┌─ Selected text

Landscaping & Gardening Information

The Zoo-Doo Man - Or How to Make the Best Compost in the World!


Is your garden soil great? Does it produce an abundant crop for you without any great effort on your part? We were once told "By the sweat of thy face shalt thou eat thy bread . . ", and with several thousand years' rain, snow, wind, and crops removing the minerals from the land, we very rarely see fertile ground anymore.

So, how do you get your ground to consistently grow a large crop of healthy vegetables - there must be a way? Let me tell you some of my experience with this important question.

For 15 years I have owned a 3/4 acre parcel adjacent to Utah's Hogle Zoo, where I have grown a vegetable garden using The Mittleider Method as taught in many of the developing countries around the world by Dr. Jacob R. Mittleider. To receive Dr. Mittleider's Gardening Basics Course e-book free, visit the Charitable Foundation's website at www.foodforeveryone.org.

During the past 15 years I've been privileged to help Dr. M. on a few projects, and recently, with his blessing, conducted some myself, in Armenia, Madagascar, and Turkey. My Zoo garden is always extremely productive, rather nice to look at, and a very popular unofficial "exhibit" with the 700,000+ annual visitors to the zoo.

Many people have asked, as they visited over the fence, if I used the zoo animals' manure, and I always told them no, that I use natural mineral nutrients. But then one day a lady piqued my interest when she said the Seattle Zoo sells their composted animal manure to the public as "Zoo Doo." I decided to check this out, so I talked to them and found they pile the manure in win-rows, and after about a year, dry, bag, and sell it.

I decided I could make a lot better compost than what Seattle got by leaving it out in the rain for a year. So I first bought a Compost Tumbler and learned the best procedures and mixes as I tested small batches, using the manure from 7 of the large herbivores. Very quickly I learned how to maintain the mix at a constant 140+ degree heat, and after 3 weeks I had beautiful, black, sweet-smelling compost.

└─
┌─ Extracted material

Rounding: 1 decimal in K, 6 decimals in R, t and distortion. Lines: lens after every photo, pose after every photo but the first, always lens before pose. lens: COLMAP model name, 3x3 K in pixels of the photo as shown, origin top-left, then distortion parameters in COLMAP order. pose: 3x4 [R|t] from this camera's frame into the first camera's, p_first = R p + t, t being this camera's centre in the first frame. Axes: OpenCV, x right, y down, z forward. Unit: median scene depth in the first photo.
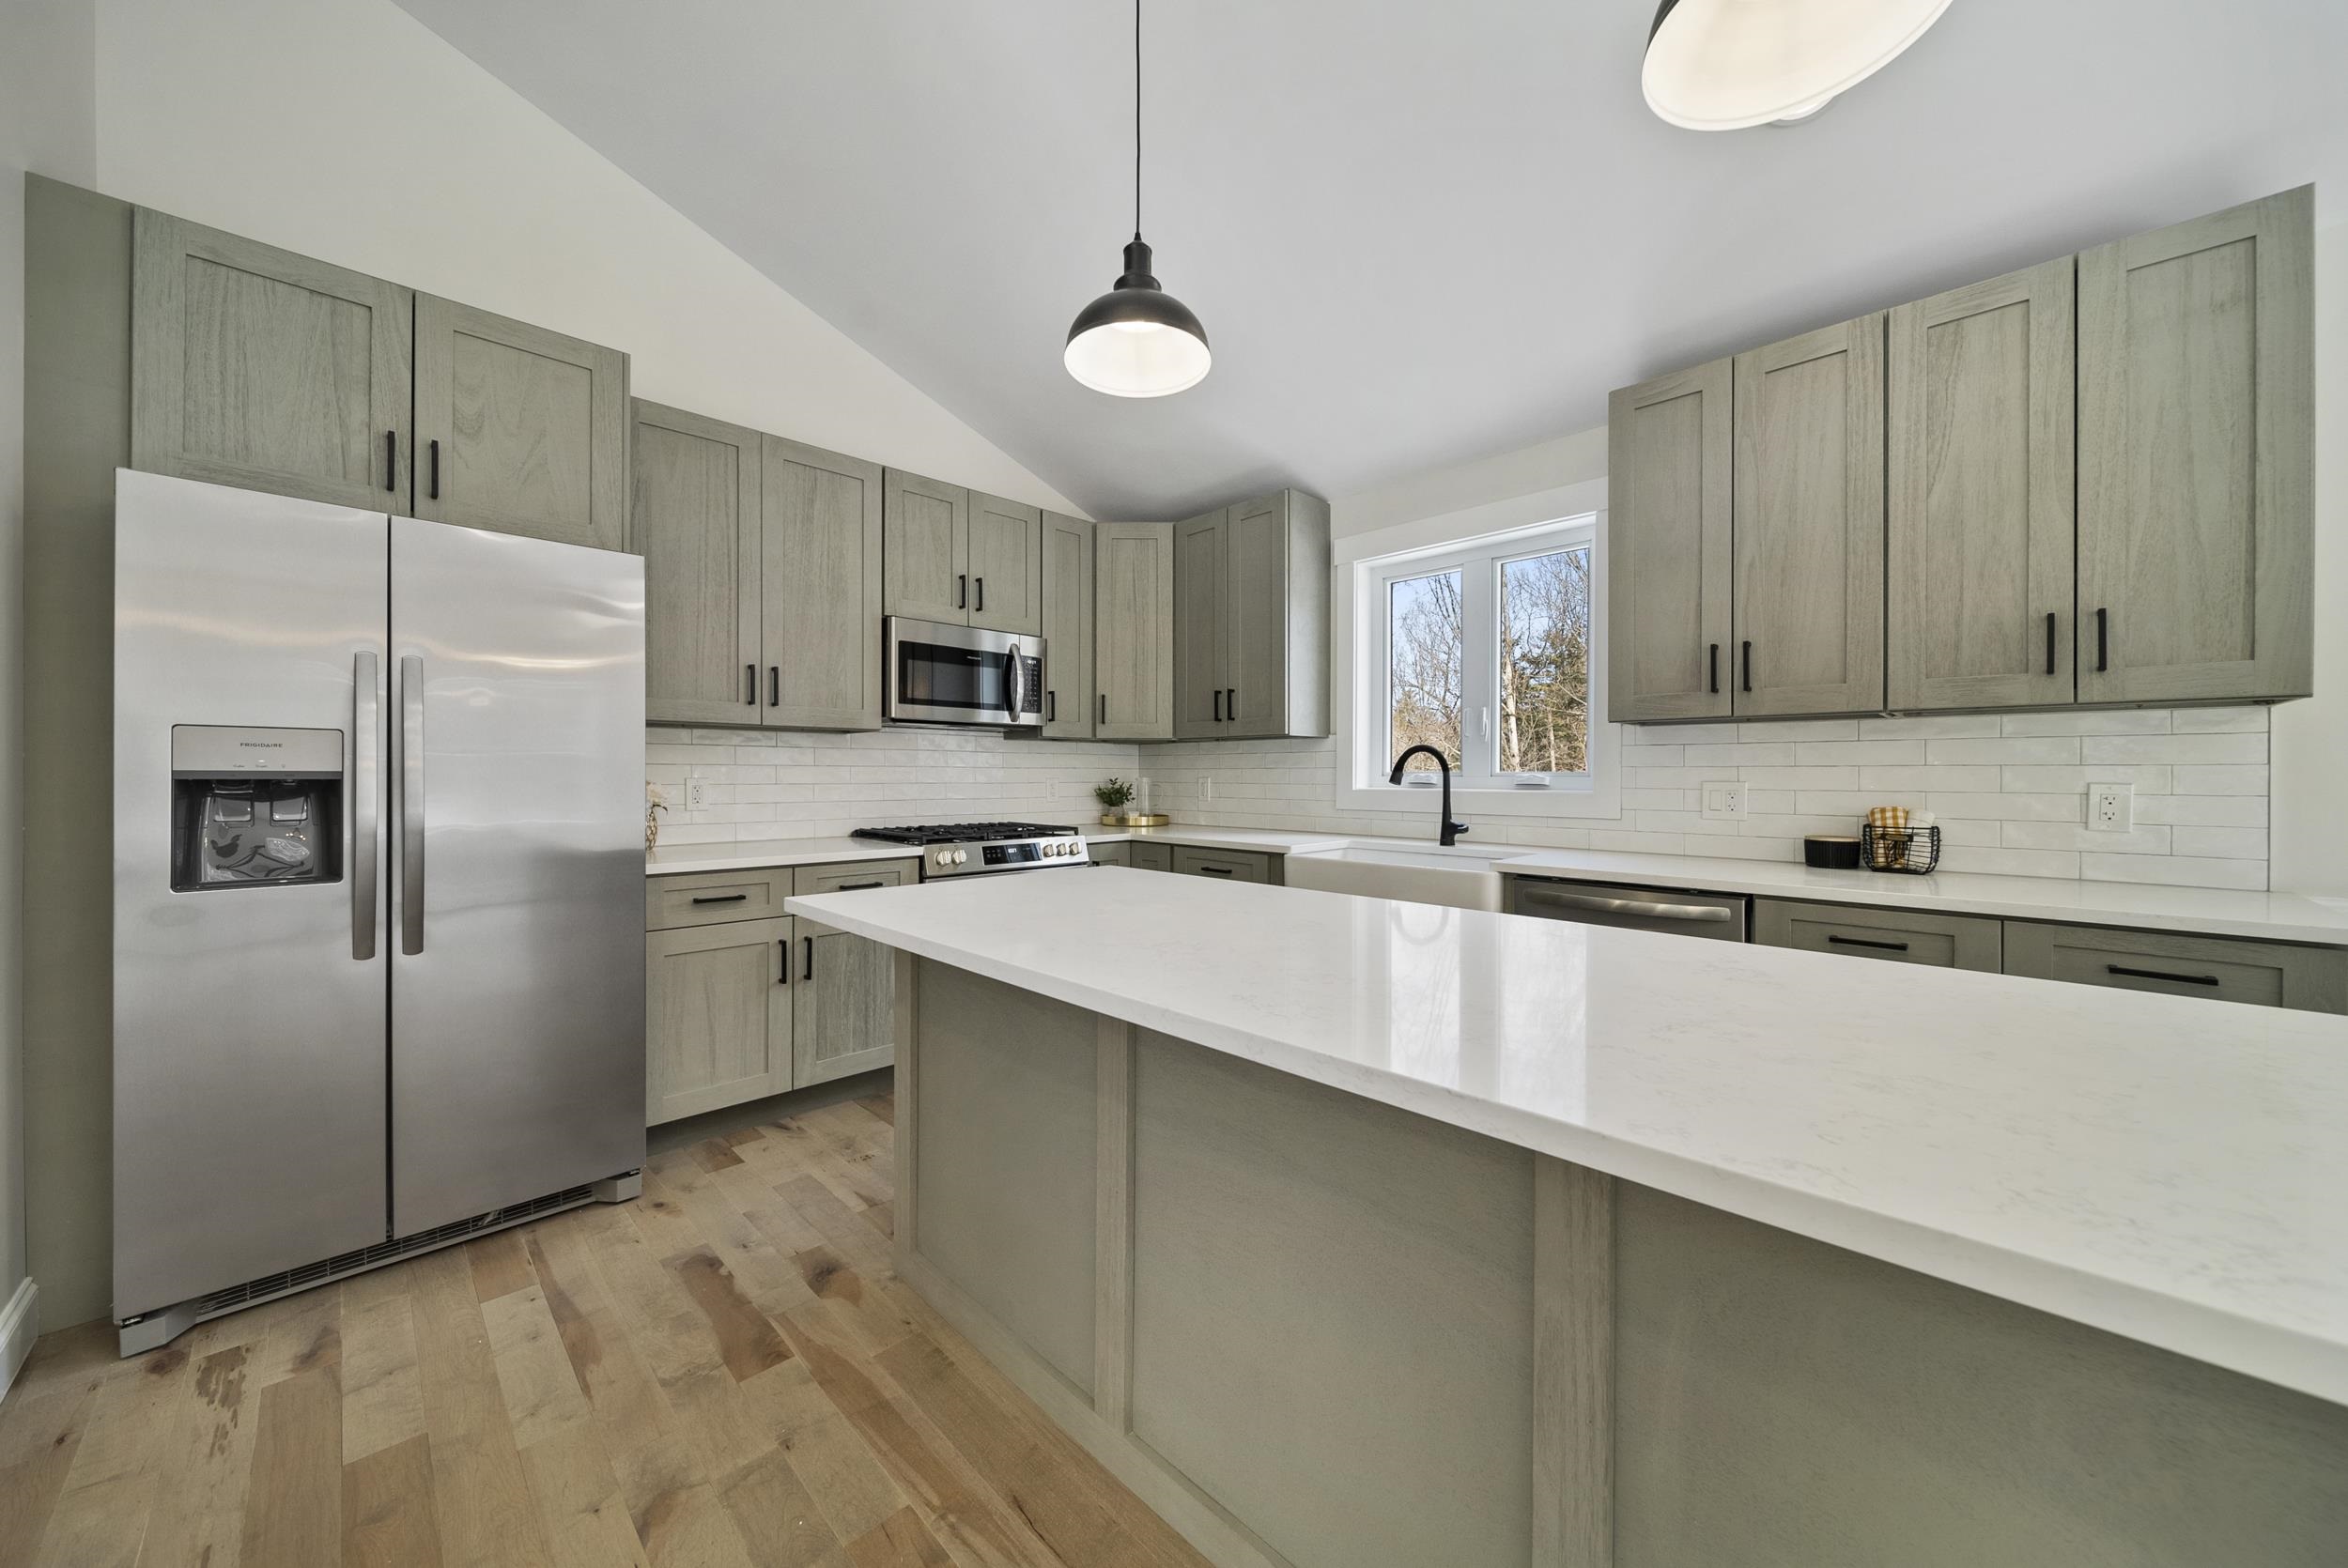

└─
┌─ Extracted material

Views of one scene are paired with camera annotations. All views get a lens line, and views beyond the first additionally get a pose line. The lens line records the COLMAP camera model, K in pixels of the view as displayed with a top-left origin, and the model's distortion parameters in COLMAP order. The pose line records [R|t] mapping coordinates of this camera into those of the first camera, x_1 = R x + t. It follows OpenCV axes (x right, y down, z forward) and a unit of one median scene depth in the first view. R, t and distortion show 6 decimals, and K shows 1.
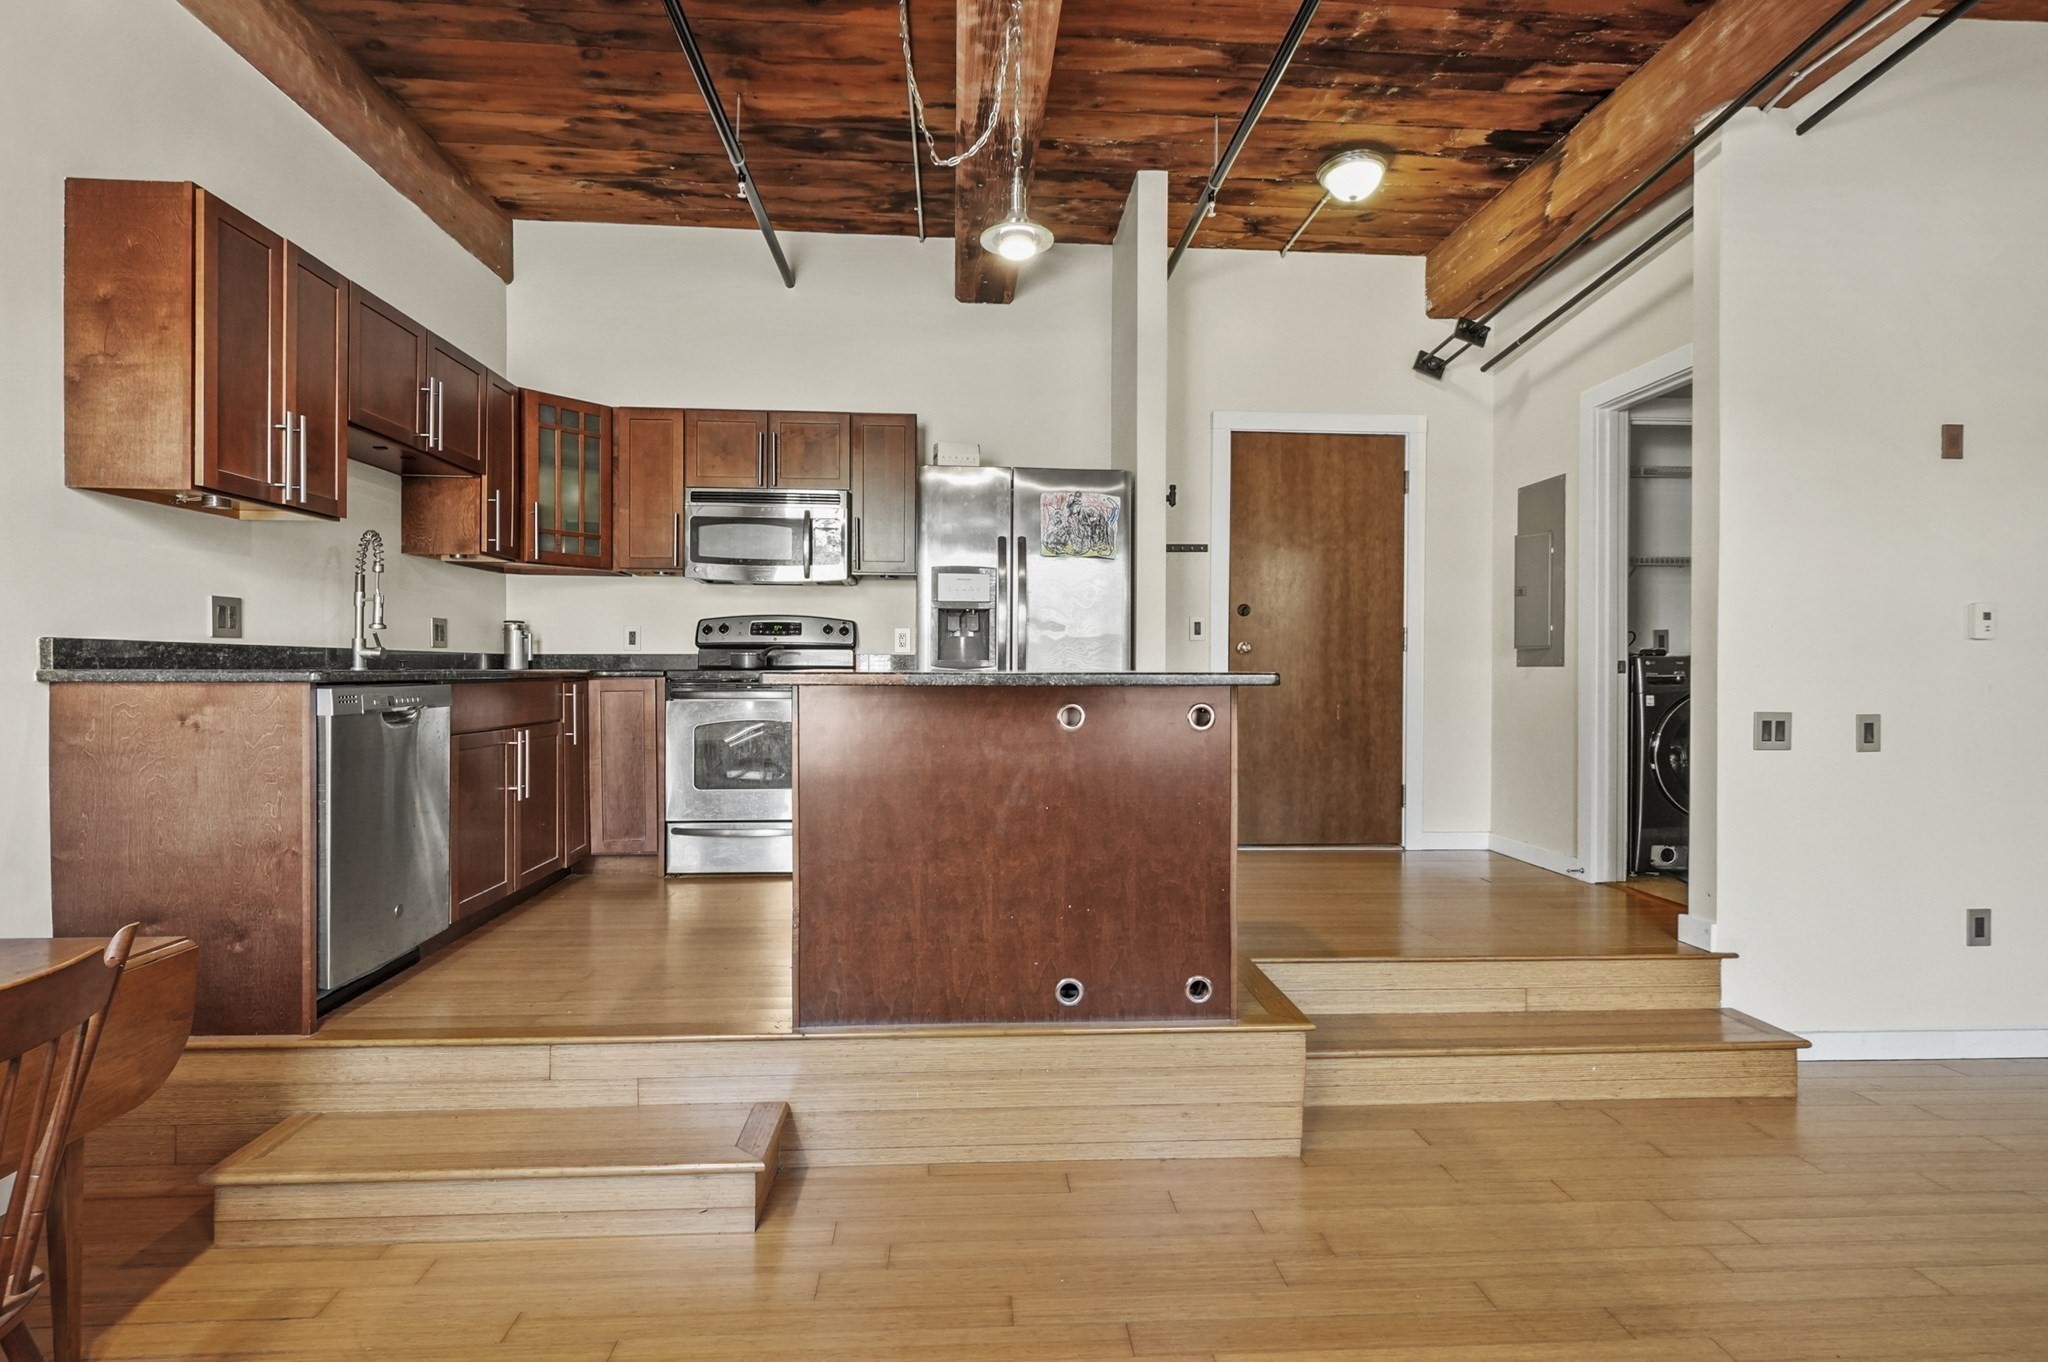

└─

Problems to solve:
1 > In the zoo compost article, what steady temperature did the writer learn to keep the compost mix at in the tumbler?
2 > Pick up the zoo compost article right after its final sentence and carry it forward in the same first-person voice.

Results of the exercise:
1 > A constant heat of over 140 degrees.

2 >
I thought this was great, but there was nowhere near enough compost to take care of my large garden, so I then acquired a 10-yard cement truck and began doing large batches. With loads this size, they maintained temperatures over 140 degrees for 3 weeks, and then cooled down for one week. And You've never seen such beautiful material - I really felt like I was making the world's best compost!

I obtained the right to use the Zoo-Doo name, bought bags, T-shirts, banners, cart, etc. and began selling at the Zoo gift shop and in the local nurseries. I ended up on TV and in the newspapers, and became known as "The Zoo-Doo Man."

Whenever I had more than I could sell, I would drive the cement truck down to my garden and off-load the batch over the wall. I then put it into several soil-beds and grew vegetables with it - to compare which was better - compost or the Mittleider natural mineral nutrients, which I'd been using all along. And I grew good stuff with my Zoo-Doo.

However, the most important thing I learned in that two-year experiment was not how to make and sell Zoo-Doo. I learned for myself that I could grow better vegetables more consistently, and with a lot less time, cost, and hassle, with a few pounds of inexpensive natural mineral nutrients, than I could with truckloads of "the world's best compost."

I therefore continue to use good, clean organic materials when they are available, but I know that highly productive vegetable gardens are not dependent on improving the soil with organic material.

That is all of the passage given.